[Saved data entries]
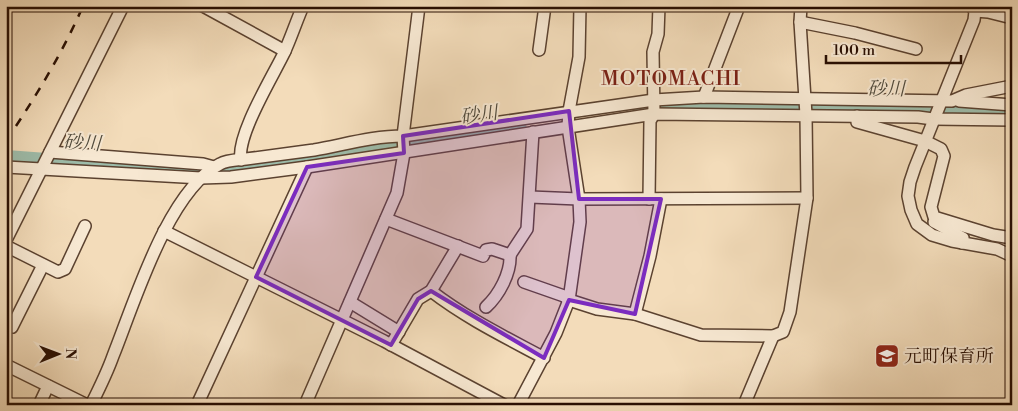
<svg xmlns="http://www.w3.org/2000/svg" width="1018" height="411" font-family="'Libre Bodoni','Noto Serif JP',serif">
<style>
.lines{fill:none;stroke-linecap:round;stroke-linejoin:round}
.river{stroke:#9dbcaa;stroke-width:16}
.minor-casing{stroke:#5b4230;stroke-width:14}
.minor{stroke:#f7e8d2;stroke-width:11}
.rail{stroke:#280e02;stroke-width:2.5;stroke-dasharray:9 9;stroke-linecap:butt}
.marked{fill:#7b2cbf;fill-opacity:0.2;stroke:#7b2cbf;stroke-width:4;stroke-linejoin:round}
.labels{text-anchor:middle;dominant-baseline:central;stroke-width:4;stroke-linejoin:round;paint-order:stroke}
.poi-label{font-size:18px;fill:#280e02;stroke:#f7e8d2;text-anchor:start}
.water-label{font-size:19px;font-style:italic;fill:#514b3d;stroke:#f7e8d2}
.quarter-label{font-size:20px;letter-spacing:1px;fill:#7a1f14;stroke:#f7e8d2}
</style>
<rect width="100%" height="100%" fill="#f3dcba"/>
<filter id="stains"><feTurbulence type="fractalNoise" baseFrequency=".004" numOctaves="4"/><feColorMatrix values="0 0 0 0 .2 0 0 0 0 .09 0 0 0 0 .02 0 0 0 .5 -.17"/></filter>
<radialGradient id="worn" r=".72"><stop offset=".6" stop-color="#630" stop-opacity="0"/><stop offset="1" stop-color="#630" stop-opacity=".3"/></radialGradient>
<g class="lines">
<g class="river">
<path d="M640,112L664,108L800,107L960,110L1012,115"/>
<path d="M6,158L195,172H233L519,129"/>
</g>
<defs>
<g id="minor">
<path d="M203,6L285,51"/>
<path d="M971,6L975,11L974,20L915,167L910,182L908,196L911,210L917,224L932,235L952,241L997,249L1012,256"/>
<path d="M975,11L988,12L1012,18"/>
<path d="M800,22L855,33L916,49"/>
<path d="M539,50L545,6"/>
<path d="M704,97L739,6"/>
<path d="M959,101L1012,105"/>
<path d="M857,116V122L925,141L941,149L944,156L931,207L934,217L993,235L1012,238"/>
<path d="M50,152L203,164L214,167"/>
<path d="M241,160C236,136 273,76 284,53C291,38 296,22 303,6"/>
<path d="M6,167L201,178L231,177L307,167L654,114L918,117L933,119L1012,120"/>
<path d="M530,197L579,199L807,198"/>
<path d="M649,199L650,121L654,114L653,52L658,34L659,6"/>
<path d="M386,219L483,256L486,250L492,249L510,255L527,229L533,132"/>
<path d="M934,222L963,238L962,243"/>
<path d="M164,231L384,341L504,405"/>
<path d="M6,240L123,6"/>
<path d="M6,246L58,272L65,269L85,226"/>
<path d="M524,282L564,296L569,300L597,309L635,314L701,335L773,336L783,332L790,312L807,198L806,115L800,22L801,6"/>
<path d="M431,291C466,318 505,337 544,358"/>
<path d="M350,302L399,332"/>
<path d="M486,307C499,295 511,273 510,255"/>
<path d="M635,314L650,256L661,199"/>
<path d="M6,326L12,327L43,265"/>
<path d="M391,345L418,299L431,291L458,246"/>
<path d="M6,365L87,405"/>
<path d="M39,405L48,386"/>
<path d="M91,405C99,389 107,373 113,356C134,304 168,190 220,164C227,160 238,160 246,159C268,156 291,153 314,150C343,145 373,136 403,136L654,100L704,97L952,101L966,95L1012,86"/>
<path d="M197,405L307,167"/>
<path d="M305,405L397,193L404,153L403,136L419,6"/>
<path d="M518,405L556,333L569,300L580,222L579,199L568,127L569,111L579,57L580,6"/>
<path d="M744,405L773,336"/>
</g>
</defs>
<use href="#minor" class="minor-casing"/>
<use href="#minor" class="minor"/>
<path class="rail" d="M6,141C35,98 62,54 83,6"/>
</g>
<path class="marked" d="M569,111L579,199H661L635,314L569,300L544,358L431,291L418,299L391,345L256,277L307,167L404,153L403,136Z"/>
<defs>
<symbol id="school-square" viewBox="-11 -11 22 22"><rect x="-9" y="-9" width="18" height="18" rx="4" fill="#8f2418" stroke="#f7e8d2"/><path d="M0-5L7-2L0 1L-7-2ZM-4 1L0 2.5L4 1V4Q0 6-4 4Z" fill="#fff"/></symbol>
</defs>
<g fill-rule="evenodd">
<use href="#school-square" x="873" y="342" width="28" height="28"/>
</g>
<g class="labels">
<g class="poi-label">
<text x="904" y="356">元町保育所</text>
</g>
<g class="water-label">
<text x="886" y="89">砂川</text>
<text transform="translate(479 115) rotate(-8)">砂川</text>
<text transform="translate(82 143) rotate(3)">砂川</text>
</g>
<g class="quarter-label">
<text x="671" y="79">MOTOMACHI</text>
</g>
</g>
<rect width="1018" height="411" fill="none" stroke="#f3dcba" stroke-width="25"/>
<rect x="8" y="8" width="1003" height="396" fill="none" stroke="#280e02" stroke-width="2.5"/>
<rect x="12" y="12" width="993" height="386" fill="none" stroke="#280e02"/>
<g transform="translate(58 354) rotate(89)" stroke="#f7e8d2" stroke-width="4" paint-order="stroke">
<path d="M0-4L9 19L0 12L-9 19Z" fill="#280e02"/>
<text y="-8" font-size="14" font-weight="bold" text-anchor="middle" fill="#280e02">N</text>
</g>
<path d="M826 55v8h135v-8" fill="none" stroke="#280e02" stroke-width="2.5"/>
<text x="833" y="55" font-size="15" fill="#280e02" stroke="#f7e8d2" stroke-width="4" paint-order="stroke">100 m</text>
<rect width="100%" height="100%" filter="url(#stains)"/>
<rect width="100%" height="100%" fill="url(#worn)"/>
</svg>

TASK DETAILS
Write out the records exactly. Do not carry the pictures over.

SOLVED EXERCISE
<svg xmlns="http://www.w3.org/2000/svg" width="1018" height="411" font-family="'Libre Bodoni','Noto Serif JP',serif">
<style>
.lines{fill:none;stroke-linecap:round;stroke-linejoin:round}
.river{stroke:#9dbcaa;stroke-width:16}
.minor-casing{stroke:#5b4230;stroke-width:14}
.minor{stroke:#f7e8d2;stroke-width:11}
.rail{stroke:#280e02;stroke-width:2.5;stroke-dasharray:9 9;stroke-linecap:butt}
.marked{fill:#7b2cbf;fill-opacity:0.2;stroke:#7b2cbf;stroke-width:4;stroke-linejoin:round}
.labels{text-anchor:middle;dominant-baseline:central;stroke-width:4;stroke-linejoin:round;paint-order:stroke}
.poi-label{font-size:18px;fill:#280e02;stroke:#f7e8d2;text-anchor:start}
.water-label{font-size:19px;font-style:italic;fill:#514b3d;stroke:#f7e8d2}
.quarter-label{font-size:20px;letter-spacing:1px;fill:#7a1f14;stroke:#f7e8d2}
</style>
<rect width="100%" height="100%" fill="#f3dcba"/>
<filter id="stains"><feTurbulence type="fractalNoise" baseFrequency=".004" numOctaves="4"/><feColorMatrix values="0 0 0 0 .2 0 0 0 0 .09 0 0 0 0 .02 0 0 0 .5 -.17"/></filter>
<radialGradient id="worn" r=".72"><stop offset=".6" stop-color="#630" stop-opacity="0"/><stop offset="1" stop-color="#630" stop-opacity=".3"/></radialGradient>
<g class="lines">
<g class="river">
<path d="M640,112L664,108L800,107L960,110L1012,115"/>
<path d="M6,158L195,172H233L519,129"/>
</g>
<defs>
<g id="minor">
<path d="M203,6L285,51"/>
<path d="M971,6L975,11L974,20L915,167L910,182L908,196L911,210L917,224L932,235L952,241L997,249L1012,256"/>
<path d="M975,11L988,12L1012,18"/>
<path d="M800,22L855,33L916,49"/>
<path d="M539,50L545,6"/>
<path d="M704,97L739,6"/>
<path d="M959,101L1012,105"/>
<path d="M857,116V122L925,141L941,149L944,156L931,207L934,217L993,235L1012,238"/>
<path d="M50,152L203,164L214,167"/>
<path d="M241,160C236,136 273,76 284,53C291,38 296,22 303,6"/>
<path d="M6,167L201,178L231,177L307,167L654,114L918,117L933,119L1012,120"/>
<path d="M530,197L579,199L807,198"/>
<path d="M649,199L650,121L654,114L653,52L658,34L659,6"/>
<path d="M386,219L483,256L486,250L492,249L510,255L527,229L533,132"/>
<path d="M934,222L963,238L962,243"/>
<path d="M164,231L384,341L504,405"/>
<path d="M6,240L123,6"/>
<path d="M6,246L58,272L65,269L85,226"/>
<path d="M524,282L564,296L569,300L597,309L635,314L701,335L773,336L783,332L790,312L807,198L806,115L800,22L801,6"/>
<path d="M431,291C466,318 505,337 544,358"/>
<path d="M350,302L399,332"/>
<path d="M486,307C499,295 511,273 510,255"/>
<path d="M635,314L650,256L661,199"/>
<path d="M6,326L12,327L43,265"/>
<path d="M391,345L418,299L431,291L458,246"/>
<path d="M6,365L87,405"/>
<path d="M39,405L48,386"/>
<path d="M91,405C99,389 107,373 113,356C134,304 168,190 220,164C227,160 238,160 246,159C268,156 291,153 314,150C343,145 373,136 403,136L654,100L704,97L952,101L966,95L1012,86"/>
<path d="M197,405L307,167"/>
<path d="M305,405L397,193L404,153L403,136L419,6"/>
<path d="M518,405L556,333L569,300L580,222L579,199L568,127L569,111L579,57L580,6"/>
<path d="M744,405L773,336"/>
</g>
</defs>
<use href="#minor" class="minor-casing"/>
<use href="#minor" class="minor"/>
<path class="rail" d="M6,141C35,98 62,54 83,6"/>
</g>
<path class="marked" d="M569,111L579,199H661L635,314L569,300L544,358L431,291L418,299L391,345L256,277L307,167L404,153L403,136Z"/>
<defs>
<symbol id="school-square" viewBox="-11 -11 22 22"><rect x="-9" y="-9" width="18" height="18" rx="4" fill="#8f2418" stroke="#f7e8d2"/><path d="M0-5L7-2L0 1L-7-2ZM-4 1L0 2.5L4 1V4Q0 6-4 4Z" fill="#fff"/></symbol>
</defs>
<g fill-rule="evenodd">
<use href="#school-square" x="873" y="342" width="28" height="28"/>
</g>
<g class="labels">
<g class="poi-label">
<text x="904" y="356">元町保育所</text>
</g>
<g class="water-label">
<text x="886" y="89">砂川</text>
<text transform="translate(479 115) rotate(-8)">砂川</text>
<text transform="translate(82 143) rotate(3)">砂川</text>
</g>
<g class="quarter-label">
<text x="671" y="79">MOTOMACHI</text>
</g>
</g>
<rect width="1018" height="411" fill="none" stroke="#f3dcba" stroke-width="25"/>
<rect x="8" y="8" width="1003" height="396" fill="none" stroke="#280e02" stroke-width="2.5"/>
<rect x="12" y="12" width="993" height="386" fill="none" stroke="#280e02"/>
<g transform="translate(58 354) rotate(89)" stroke="#f7e8d2" stroke-width="4" paint-order="stroke">
<path d="M0-4L9 19L0 12L-9 19Z" fill="#280e02"/>
<text y="-8" font-size="14" font-weight="bold" text-anchor="middle" fill="#280e02">N</text>
</g>
<path d="M826 55v8h135v-8" fill="none" stroke="#280e02" stroke-width="2.5"/>
<text x="833" y="55" font-size="15" fill="#280e02" stroke="#f7e8d2" stroke-width="4" paint-order="stroke">100 m</text>
<rect width="100%" height="100%" filter="url(#stains)"/>
<rect width="100%" height="100%" fill="url(#worn)"/>
</svg>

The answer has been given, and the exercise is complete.